Herrington explained that the complexity of offshore oil and gas production is dangerous. The drilling platforms go through the ocean wells and then hundreds of feet into the sea beds. Despite the safety systems in place, these platforms allow small amounts of oil to be released into the ocean, which is bad for marine life.
“There is always a chance that a storm or an accident (hurricane, explosion, a well blow out like the BP oil spill in the Gulf of Mexico) will release hundreds of thousands of gallons of oil into the ocean,” Herrington added. “On the flip side, energy professionals want to reduce the U.S. dependence on foreign oil and want to utilize the national resources present within our own borders.”
However, according to Herrington, many experts view that the amount of oil available off of the East Coast as very limited.
“Drilling in the ocean and the inevitable spills are environmentally disastrous. I would like to see more support for sustainable energy sources. This needs to the future of energy – it means jobs, clean air, land, and water – you don’t need to be a visionary leader to know we will get left behind by other countries who are leading the way,” said Chris Hirschler, Ph.D., Chair of the Department of Health and Physical Education.
During the last few hours of the event, oral testimony was recorded by a reporter who will submit the three-minute oral testimonies of over 70 citizens for BOEM to consider.
As a representative of Oceana and passionate environmentalist, Karvelas provided educational literature, simple opportunities to voice opposition, and support in pushing legislation against dangerous practices at the rally.
“It’s all about defense, we react to threats against ocean health and coastal communities and help people opposed to these threats, to use methods of writing comments in, and getting tools to make a difference themselves,” said Karvelas.
While at Monmouth, Karvelas practiced and grew his passion for the ocean as an ocean/nature photographer, and as a member of Plants for Peace, a vegan/vegetarian organization on campus and an environmental journalist.
“Zack always made his interest in the environment known in class. He would write news stories and passionate editorials about protecting the oceans in journalism classes. In my class called Creating a Culture of Peace, he helped other students see how environmental pollution was a form of violence they hadn’t thought about before. His classmates were inspired by his good-natured commitment to protecting the oceans because it was something he really lives”, said Eleanor Novek, Ph.D., a communication professor.

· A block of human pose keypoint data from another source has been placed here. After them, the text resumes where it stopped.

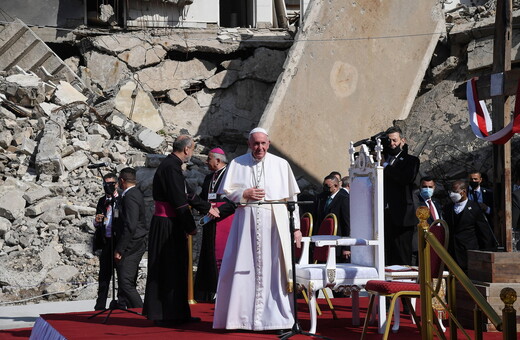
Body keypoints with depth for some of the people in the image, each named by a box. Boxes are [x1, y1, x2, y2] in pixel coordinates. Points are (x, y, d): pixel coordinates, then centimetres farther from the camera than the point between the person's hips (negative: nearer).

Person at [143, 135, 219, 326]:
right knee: (168, 269, -5)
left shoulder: (171, 166, 15)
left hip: (171, 225, 10)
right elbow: (179, 201, -19)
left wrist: (207, 208, 33)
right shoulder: (171, 168, -17)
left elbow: (187, 195, 26)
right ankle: (163, 316, 1)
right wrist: (191, 227, -12)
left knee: (175, 269, 13)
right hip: (167, 225, -10)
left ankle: (177, 314, 19)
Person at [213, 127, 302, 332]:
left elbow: (292, 198, 8)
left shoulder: (281, 165, 9)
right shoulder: (237, 164, 11)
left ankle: (275, 317, 1)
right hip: (246, 221, 1)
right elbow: (226, 191, 10)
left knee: (273, 267, -3)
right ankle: (239, 315, 5)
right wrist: (245, 194, -8)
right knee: (243, 269, -1)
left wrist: (296, 227, 3)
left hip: (275, 222, 0)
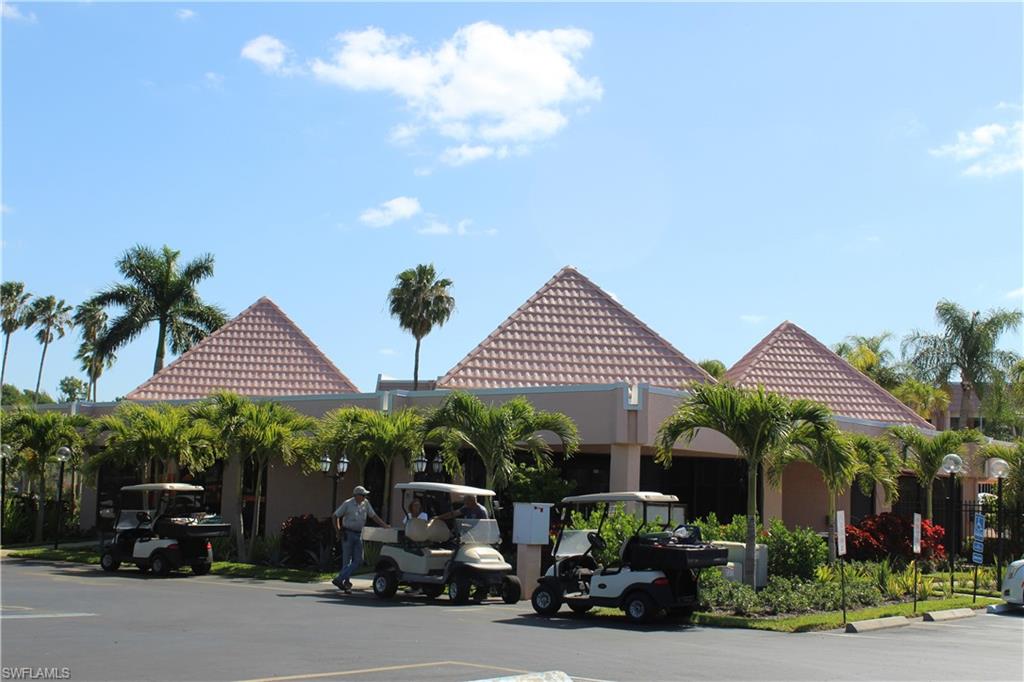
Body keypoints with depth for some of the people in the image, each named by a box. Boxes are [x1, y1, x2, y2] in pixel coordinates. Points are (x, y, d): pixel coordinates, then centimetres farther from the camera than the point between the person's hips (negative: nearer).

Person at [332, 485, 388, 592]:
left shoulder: (365, 503, 5)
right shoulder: (347, 504, -8)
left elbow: (373, 515, 11)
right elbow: (335, 516, -2)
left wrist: (385, 525, 3)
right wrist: (337, 531, -4)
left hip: (358, 534, 5)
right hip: (348, 534, -5)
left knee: (358, 561, -2)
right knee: (347, 560, -1)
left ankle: (340, 579, 2)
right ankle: (346, 582, 7)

“I wouldn’t be here if it wasn’t for Monmouth. It is less than a mile from beach, I found my interest an admiration for the ocean while going to school there and living right on the ocean. It created a happy environment for people to learn to thrive, and the ocean called to me. My interest developed over my four years into passion and now my career,” said Karvelas.

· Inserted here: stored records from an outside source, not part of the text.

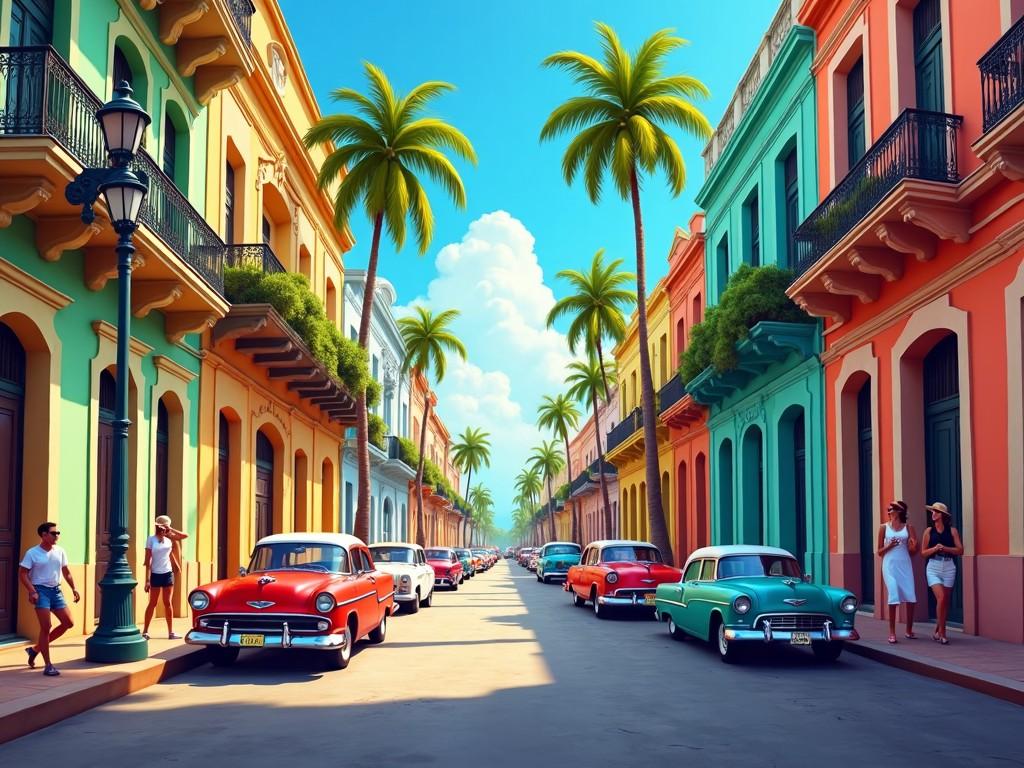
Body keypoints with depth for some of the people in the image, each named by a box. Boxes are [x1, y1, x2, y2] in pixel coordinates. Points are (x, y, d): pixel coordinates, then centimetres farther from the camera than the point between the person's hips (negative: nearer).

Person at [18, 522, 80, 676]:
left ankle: (35, 649, 17)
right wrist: (32, 591, -21)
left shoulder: (60, 552, 7)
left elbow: (66, 572, 16)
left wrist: (74, 589, 7)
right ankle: (48, 665, -2)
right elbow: (22, 574, -9)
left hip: (56, 591, 6)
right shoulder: (32, 553, -8)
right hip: (41, 590, -6)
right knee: (46, 627, -10)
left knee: (68, 623, 3)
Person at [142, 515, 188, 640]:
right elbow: (148, 561, -9)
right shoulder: (151, 540, -7)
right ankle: (145, 631, 9)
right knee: (153, 603, 1)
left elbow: (185, 535, 4)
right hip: (156, 575, -4)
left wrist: (171, 530, -2)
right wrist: (147, 579, -13)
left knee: (167, 603, 8)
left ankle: (171, 632, 11)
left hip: (168, 574, 4)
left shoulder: (169, 538, 5)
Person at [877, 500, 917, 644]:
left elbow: (912, 551, 8)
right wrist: (889, 546, -11)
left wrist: (914, 546, -14)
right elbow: (880, 552, 8)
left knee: (910, 598, -3)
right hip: (890, 566, -2)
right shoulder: (884, 527, 5)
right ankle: (892, 633, -3)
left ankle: (909, 631, 12)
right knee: (893, 598, -8)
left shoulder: (908, 527, 7)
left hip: (905, 565, 2)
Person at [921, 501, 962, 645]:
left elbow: (960, 550, -2)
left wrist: (944, 548, -14)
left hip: (949, 567, 1)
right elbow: (923, 552, 5)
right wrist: (935, 548, -13)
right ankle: (941, 632, -6)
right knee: (941, 598, -15)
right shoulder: (929, 531, 4)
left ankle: (938, 631, 19)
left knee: (946, 601, 6)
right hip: (933, 567, -1)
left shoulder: (952, 531, 3)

John Morano, Faculty Advisor of The Outlook, professor of journalism, and author of the Morano eco-adventure series, said, “I do recall that when Zack and I discussed environmental issues and their place in journalism, he was especially engaged. It really lit a fire in him. Some would call that passion.”
The Presidents of The World Wildlife Fund, The Nature Conservancy and The Ocean Conservancy have written introductions to Morano’s environmental novels.
“It wouldn’t surprise me if one day an introduction to one of my books was written by Zack Karvelas on behalf of a major environmental organization,” said Morano.
Mary Harris, a specialist professor of communication, said, “I think Zack is a great example to current students who may want to make a difference for a meaningful cause but don’t know where to get started. It really only takes passion and action to make progress.”
“Zack is modeling Ghandi’s advice: be the change you want to see in the world,” said Hirschler.